Well, lets think about this. You said you are very family-oriented right? That would cut out most cats besides lions. Dogs are very pack-oriented. And there are a wide variety of them.
Just go from there. =]


----------



## BackwardsButterfly (Oct 31, 2009)

XD I asked a friend of mine if they thought I acted more like a cat or a dog, he said cat. So I went and looked up cats I may have things in common to and boom- British shorthair- shy at first but when I warm up to you, I'll love you to pieces


----------



## Zhael (Oct 31, 2009)

I have two, Zhael Christopher Fall, a black wolf and Salflop Ryan Baker, a mouse/rabbit hybrid. Each is an extreme of my personality, but Zhael fits me more.  I've been working on a third and final fursona, which is an equalibrium of the two, but I don't know if I'll finish him/her.


----------



## BackwardsButterfly (Oct 31, 2009)

D: your avatar made me squee softly, sir


Also...

WHO PUT BACON IN THE SOAP?! D:


----------



## Zhael (Oct 31, 2009)

BackwardsButterfly said:


> D: your avatar made me squee softly, sir
> 
> 
> Also...
> ...


I put it there!

EDIT:
I see that quote a lot from a friend of mine ^^


----------



## Moxie Sideshow (Oct 31, 2009)

I have two.

Both lapine.  One masculine, one feminine.

To be honest, most of my time is spent in the female fursona - it's the one I most closely identify with.  Her identity, in relation to the RL me, is something I share with only a precious few people.
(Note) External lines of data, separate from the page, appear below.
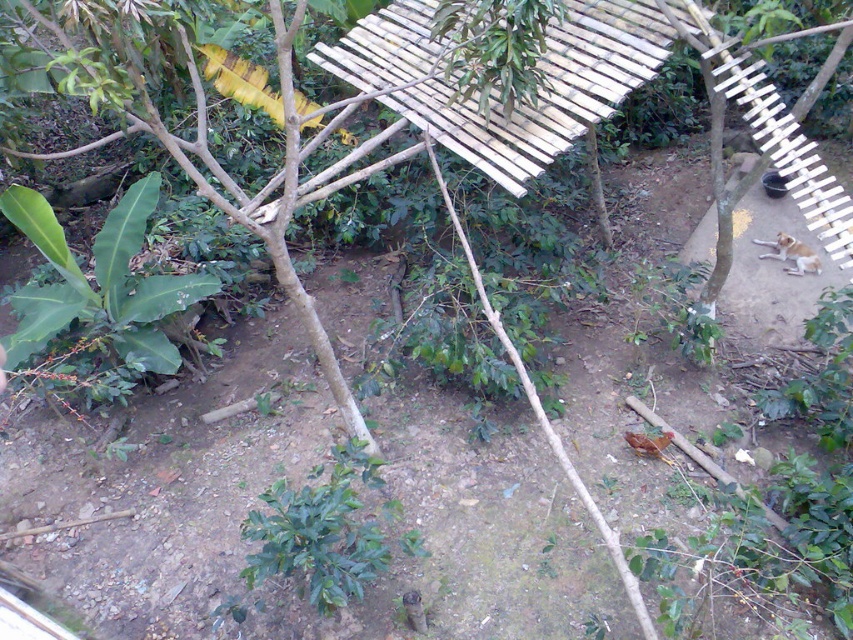
Question: Does wooden slats at center appear on the right side of green leafy plant at lower left?

Choices:
 (A) no
 (B) yes

Answer: (B)

Question: Which of the following is the farthest from the observer?

Choices:
 (A) (129, 243)
 (B) (337, 484)

Answer: (A)

Question: Observing the image, what is the correct spatial positioning of wooden slats at center in reference to green leafy plant at center?

Choices:
 (A) below
 (B) above

Answer: (B)

Question: Which object appears closest to the camera in this image?

Choices:
 (A) green leafy plant at center
 (B) green leafy plant at lower left
 (C) wooden slats at center

Answer: (A)

Question: Is green leafy plant at lower left smaller than green leafy plant at center?

Choices:
 (A) no
 (B) yes

Answer: (A)

Question: Which point is closer to the camera?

At least for now.  She is mine, and I protect her.


----------



## Soka (Nov 3, 2009)

Cats can be quite family oriented. Four of my fur kids are cats. Tyran, Ramman, Liam, and Miki. Miki tends to be shy and a loner (but she has her moments of "OmG! pet me!") but Ramman and Liam are definitely family oriented cats. It is much like a parent/child relationship. And the two of them are much like young brothers. They stick up for each other, cause the most trouble, and stick with each other. 

I have only one fursona but multiple characters. I tend to put different aspects of my personality into my characters but my entire personality is in my fursona.


----------



## Vatz (Nov 7, 2009)

I have waaaay too many to count. It's just that most are only used once or twice every now and then, as I stick mostly with my three Faukish characters (Vatz, Vix, and their son Adrian).


----------